La recherche a également révélé que le système Borana surveille bien plus que le climat. Il suit également le tissu social et économique de la communauté. Les indicateurs incluent le prix des céréales sur le marché, l'état corporel des enfants et la fréquence des ventes de bétail. Si une famille doit commencer à boire le sang d'animaux vivants pour survivre, ou si les enfants commencent à montrer des signes de malnutrition malgré la tradition communautaire de les nourrir en priorité, ce sont des signaux clairs d'une crise qui s'aggrave. Le système est assez sensible pour détecter les premiers stades de conflit, notant quand les gens cessent de partager les marchés ou quand les raids commencent à avoir lieu. En observant ces changements sociaux parallèlement aux changements environnementaux, la communauté peut répondre à une crise sous sa forme la plus précoce et la plus gérable.

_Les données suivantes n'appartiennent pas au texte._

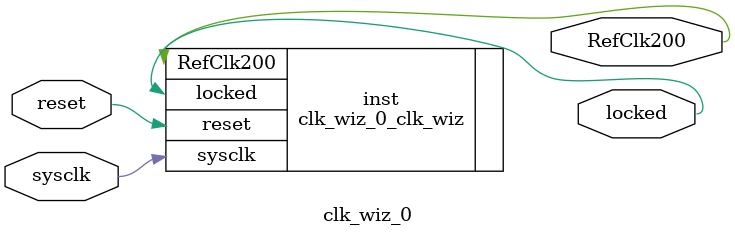
<source format=v>


`timescale 1ps/1ps

(* CORE_GENERATION_INFO = "clk_wiz_0,clk_wiz_v6_0_0_0,{component_name=clk_wiz_0,use_phase_alignment=true,use_min_o_jitter=false,use_max_i_jitter=false,use_dyn_phase_shift=false,use_inclk_switchover=false,use_dyn_reconfig=false,enable_axi=0,feedback_source=FDBK_AUTO,PRIMITIVE=PLL,num_out_clk=1,clkin1_period=8.000,clkin2_period=10.0,use_power_down=false,use_reset=true,use_locked=true,use_inclk_stopped=false,feedback_type=SINGLE,CLOCK_MGR_TYPE=NA,manual_override=false}" *)

module clk_wiz_0 
 (
  // Clock out ports
  output        RefClk200,
  // Status and control signals
  input         reset,
  output        locked,
 // Clock in ports
  input         sysclk
 );

  clk_wiz_0_clk_wiz inst
  (
  // Clock out ports  
  .RefClk200(RefClk200),
  // Status and control signals               
  .reset(reset), 
  .locked(locked),
 // Clock in ports
  .sysclk(sysclk)
  );

endmodule

</source>
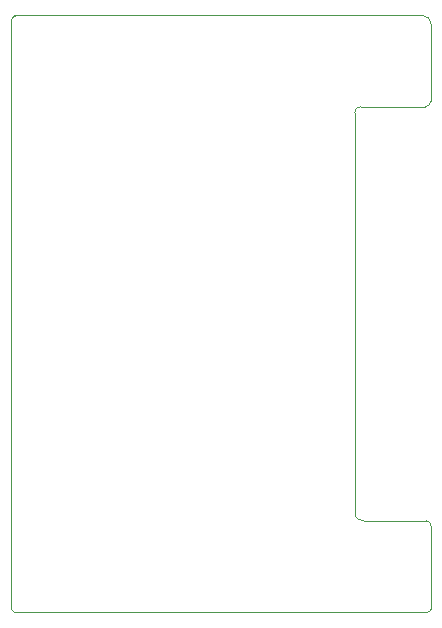
<source format=gbr>
%TF.GenerationSoftware,KiCad,Pcbnew,(6.0.7)*%
%TF.CreationDate,2022-09-26T11:07:57-04:00*%
%TF.ProjectId,proj_3,70726f6a-5f33-42e6-9b69-6361645f7063,1*%
%TF.SameCoordinates,Original*%
%TF.FileFunction,Profile,NP*%
%FSLAX46Y46*%
G04 Gerber Fmt 4.6, Leading zero omitted, Abs format (unit mm)*
G04 Created by KiCad (PCBNEW (6.0.7)) date 2022-09-26 11:07:57*
%MOMM*%
%LPD*%
G01*
G04 APERTURE LIST*
%TA.AperFunction,Profile*%
%ADD10C,0.100000*%
%TD*%
G04 APERTURE END LIST*
D10*
X168402000Y-75184000D02*
X168402000Y-81661000D01*
X132842000Y-124714000D02*
G75*
G03*
X133096000Y-124968000I381000J127000D01*
G01*
X168417634Y-117729000D02*
X168402000Y-118491000D01*
X133731000Y-74422000D02*
X133223000Y-74422000D01*
X133126333Y-74459916D02*
X133223000Y-74422000D01*
X168417634Y-117729000D02*
G75*
G03*
X168021000Y-117221000I-523634J0D01*
G01*
X133731000Y-74422000D02*
X167386000Y-74422000D01*
X168021000Y-124988609D02*
X133096000Y-124968000D01*
X167894000Y-82169000D02*
G75*
G03*
X168402000Y-81661000I0J508000D01*
G01*
X161925000Y-82677000D02*
X161947307Y-116825128D01*
X161947307Y-116825128D02*
G75*
G03*
X162687000Y-117221000I739693J493128D01*
G01*
X132842000Y-124714000D02*
X132842000Y-75311000D01*
X167386000Y-74422000D02*
X167640000Y-74422000D01*
X168402000Y-118491000D02*
X168402000Y-124714000D01*
X132842000Y-75120500D02*
X132842000Y-75311000D01*
X162433000Y-82169000D02*
G75*
G03*
X161925000Y-82677000I0J-508000D01*
G01*
X167894000Y-82169000D02*
X162433000Y-82169000D01*
X133126333Y-74459916D02*
G75*
G03*
X132842000Y-75120500I477667J-597084D01*
G01*
X162687000Y-117221000D02*
X168021000Y-117221000D01*
X168021000Y-124988609D02*
G75*
G03*
X168402000Y-124714000I0J401609D01*
G01*
X168402000Y-75184000D02*
G75*
G03*
X167640000Y-74422000I-762000J0D01*
G01*
M02*

</source>
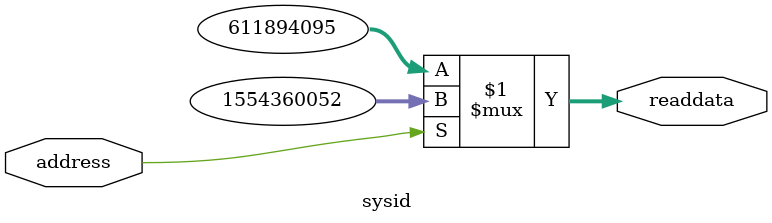
<source format=v>

`timescale 1ns / 1ps
// synthesis translate_on

// turn off superfluous verilog processor warnings 
// altera message_level Level1 
// altera message_off 10034 10035 10036 10037 10230 10240 10030 

module sysid (
               // inputs:
                address,

               // outputs:
                readdata
             )
;

  output  [ 31: 0] readdata;
  input            address;

  wire    [ 31: 0] readdata;
  //control_slave, which is an e_avalon_slave
  assign readdata = address ? 1554360052 : 611894095;

endmodule


</source>
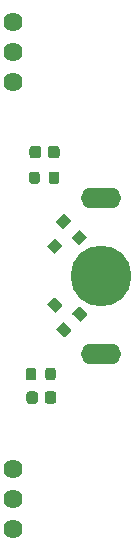
<source format=gbr>
%TF.GenerationSoftware,KiCad,Pcbnew,5.1.9-73d0e3b20d~88~ubuntu20.04.1*%
%TF.CreationDate,2021-04-11T19:31:59-07:00*%
%TF.ProjectId,encoder,656e636f-6465-4722-9e6b-696361645f70,rev?*%
%TF.SameCoordinates,Original*%
%TF.FileFunction,Soldermask,Top*%
%TF.FilePolarity,Negative*%
%FSLAX46Y46*%
G04 Gerber Fmt 4.6, Leading zero omitted, Abs format (unit mm)*
G04 Created by KiCad (PCBNEW 5.1.9-73d0e3b20d~88~ubuntu20.04.1) date 2021-04-11 19:31:59*
%MOMM*%
%LPD*%
G01*
G04 APERTURE LIST*
%ADD10C,5.150000*%
%ADD11O,3.400000X1.750000*%
%ADD12C,1.620000*%
G04 APERTURE END LIST*
D10*
%TO.C,CN1*%
X100000000Y-100000000D03*
D11*
X100000000Y-93374800D03*
X100000000Y-106624800D03*
D12*
X92519900Y-83620000D03*
X92519900Y-81080000D03*
X92519900Y-78540000D03*
X92519900Y-121460000D03*
X92519900Y-118920000D03*
X92519900Y-116380000D03*
%TD*%
%TO.C,C2*%
G36*
G01*
X94662580Y-110037200D02*
X94662580Y-110587200D01*
G75*
G02*
X94412580Y-110837200I-250000J0D01*
G01*
X93912580Y-110837200D01*
G75*
G02*
X93662580Y-110587200I0J250000D01*
G01*
X93662580Y-110037200D01*
G75*
G02*
X93912580Y-109787200I250000J0D01*
G01*
X94412580Y-109787200D01*
G75*
G02*
X94662580Y-110037200I0J-250000D01*
G01*
G37*
G36*
G01*
X96212580Y-110037200D02*
X96212580Y-110587200D01*
G75*
G02*
X95962580Y-110837200I-250000J0D01*
G01*
X95462580Y-110837200D01*
G75*
G02*
X95212580Y-110587200I0J250000D01*
G01*
X95212580Y-110037200D01*
G75*
G02*
X95462580Y-109787200I250000J0D01*
G01*
X95962580Y-109787200D01*
G75*
G02*
X96212580Y-110037200I0J-250000D01*
G01*
G37*
%TD*%
%TO.C,C1*%
G36*
G01*
X94935000Y-89255000D02*
X94935000Y-89805000D01*
G75*
G02*
X94685000Y-90055000I-250000J0D01*
G01*
X94185000Y-90055000D01*
G75*
G02*
X93935000Y-89805000I0J250000D01*
G01*
X93935000Y-89255000D01*
G75*
G02*
X94185000Y-89005000I250000J0D01*
G01*
X94685000Y-89005000D01*
G75*
G02*
X94935000Y-89255000I0J-250000D01*
G01*
G37*
G36*
G01*
X96485000Y-89255000D02*
X96485000Y-89805000D01*
G75*
G02*
X96235000Y-90055000I-250000J0D01*
G01*
X95735000Y-90055000D01*
G75*
G02*
X95485000Y-89805000I0J250000D01*
G01*
X95485000Y-89255000D01*
G75*
G02*
X95735000Y-89005000I250000J0D01*
G01*
X96235000Y-89005000D01*
G75*
G02*
X96485000Y-89255000I0J-250000D01*
G01*
G37*
%TD*%
%TO.C,R2*%
G36*
G01*
X94805000Y-91400000D02*
X94805000Y-92000000D01*
G75*
G02*
X94580000Y-92225000I-225000J0D01*
G01*
X94130000Y-92225000D01*
G75*
G02*
X93905000Y-92000000I0J225000D01*
G01*
X93905000Y-91400000D01*
G75*
G02*
X94130000Y-91175000I225000J0D01*
G01*
X94580000Y-91175000D01*
G75*
G02*
X94805000Y-91400000I0J-225000D01*
G01*
G37*
G36*
G01*
X96455000Y-91400000D02*
X96455000Y-92000000D01*
G75*
G02*
X96230000Y-92225000I-225000J0D01*
G01*
X95780000Y-92225000D01*
G75*
G02*
X95555000Y-92000000I0J225000D01*
G01*
X95555000Y-91400000D01*
G75*
G02*
X95780000Y-91175000I225000J0D01*
G01*
X96230000Y-91175000D01*
G75*
G02*
X96455000Y-91400000I0J-225000D01*
G01*
G37*
%TD*%
%TO.C,R1*%
G36*
G01*
X94515000Y-108020000D02*
X94515000Y-108620000D01*
G75*
G02*
X94290000Y-108845000I-225000J0D01*
G01*
X93840000Y-108845000D01*
G75*
G02*
X93615000Y-108620000I0J225000D01*
G01*
X93615000Y-108020000D01*
G75*
G02*
X93840000Y-107795000I225000J0D01*
G01*
X94290000Y-107795000D01*
G75*
G02*
X94515000Y-108020000I0J-225000D01*
G01*
G37*
G36*
G01*
X96165000Y-108020000D02*
X96165000Y-108620000D01*
G75*
G02*
X95940000Y-108845000I-225000J0D01*
G01*
X95490000Y-108845000D01*
G75*
G02*
X95265000Y-108620000I0J225000D01*
G01*
X95265000Y-108020000D01*
G75*
G02*
X95490000Y-107795000I225000J0D01*
G01*
X95940000Y-107795000D01*
G75*
G02*
X96165000Y-108020000I0J-225000D01*
G01*
G37*
%TD*%
%TO.C,Q2*%
G36*
G01*
X96729289Y-102563603D02*
X96163603Y-103129289D01*
G75*
G02*
X96092893Y-103129289I-35355J35355D01*
G01*
X95456497Y-102492893D01*
G75*
G02*
X95456497Y-102422183I35355J35355D01*
G01*
X96022183Y-101856497D01*
G75*
G02*
X96092893Y-101856497I35355J-35355D01*
G01*
X96729289Y-102492893D01*
G75*
G02*
X96729289Y-102563603I-35355J-35355D01*
G01*
G37*
G36*
G01*
X98815254Y-103306065D02*
X98249568Y-103871751D01*
G75*
G02*
X98178858Y-103871751I-35355J35355D01*
G01*
X97542462Y-103235355D01*
G75*
G02*
X97542462Y-103164645I35355J35355D01*
G01*
X98108148Y-102598959D01*
G75*
G02*
X98178858Y-102598959I35355J-35355D01*
G01*
X98815254Y-103235355D01*
G75*
G02*
X98815254Y-103306065I-35355J-35355D01*
G01*
G37*
G36*
G01*
X97471751Y-104649568D02*
X96906065Y-105215254D01*
G75*
G02*
X96835355Y-105215254I-35355J35355D01*
G01*
X96198959Y-104578858D01*
G75*
G02*
X96198959Y-104508148I35355J35355D01*
G01*
X96764645Y-103942462D01*
G75*
G02*
X96835355Y-103942462I35355J-35355D01*
G01*
X97471751Y-104578858D01*
G75*
G02*
X97471751Y-104649568I-35355J-35355D01*
G01*
G37*
%TD*%
%TO.C,Q1*%
G36*
G01*
X96163603Y-96870711D02*
X96729289Y-97436397D01*
G75*
G02*
X96729289Y-97507107I-35355J-35355D01*
G01*
X96092893Y-98143503D01*
G75*
G02*
X96022183Y-98143503I-35355J35355D01*
G01*
X95456497Y-97577817D01*
G75*
G02*
X95456497Y-97507107I35355J35355D01*
G01*
X96092893Y-96870711D01*
G75*
G02*
X96163603Y-96870711I35355J-35355D01*
G01*
G37*
G36*
G01*
X96906065Y-94784746D02*
X97471751Y-95350432D01*
G75*
G02*
X97471751Y-95421142I-35355J-35355D01*
G01*
X96835355Y-96057538D01*
G75*
G02*
X96764645Y-96057538I-35355J35355D01*
G01*
X96198959Y-95491852D01*
G75*
G02*
X96198959Y-95421142I35355J35355D01*
G01*
X96835355Y-94784746D01*
G75*
G02*
X96906065Y-94784746I35355J-35355D01*
G01*
G37*
G36*
G01*
X98249568Y-96128249D02*
X98815254Y-96693935D01*
G75*
G02*
X98815254Y-96764645I-35355J-35355D01*
G01*
X98178858Y-97401041D01*
G75*
G02*
X98108148Y-97401041I-35355J35355D01*
G01*
X97542462Y-96835355D01*
G75*
G02*
X97542462Y-96764645I35355J35355D01*
G01*
X98178858Y-96128249D01*
G75*
G02*
X98249568Y-96128249I35355J-35355D01*
G01*
G37*
%TD*%
M02*

</source>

L'étude conclut que, bien que le changement climatique modifie l'environnement et rende certains indicateurs traditionnels moins fiables, la capacité fondamentale des Borana à observer et à s'adapter reste intacte. Les chercheurs soutiennent que rejeter ce savoir au profit de modèles purement scientifiques serait une erreur. Au contraire, la voie la plus résiliente consiste à reconnaître la valeur de cette expertise indigène et à créer des canaux formels pour qu'elle informe la réponse aux catastrophes. L'exemple des Borana montre que lorsque les communautés locales sont traitées comme des partenaires dans la surveillance de leur propre environnement, les systèmes d'alerte précoce qui en résultent sont plus fiables, plus précis et plus susceptibles de mener à une action opportune. Dans un monde où les chocs climatiques deviennent de plus en plus fréquents, la capacité de lire les étoiles, les animaux et la terre offre un guide intemporel, mais urgentement nécessaire, pour la survie.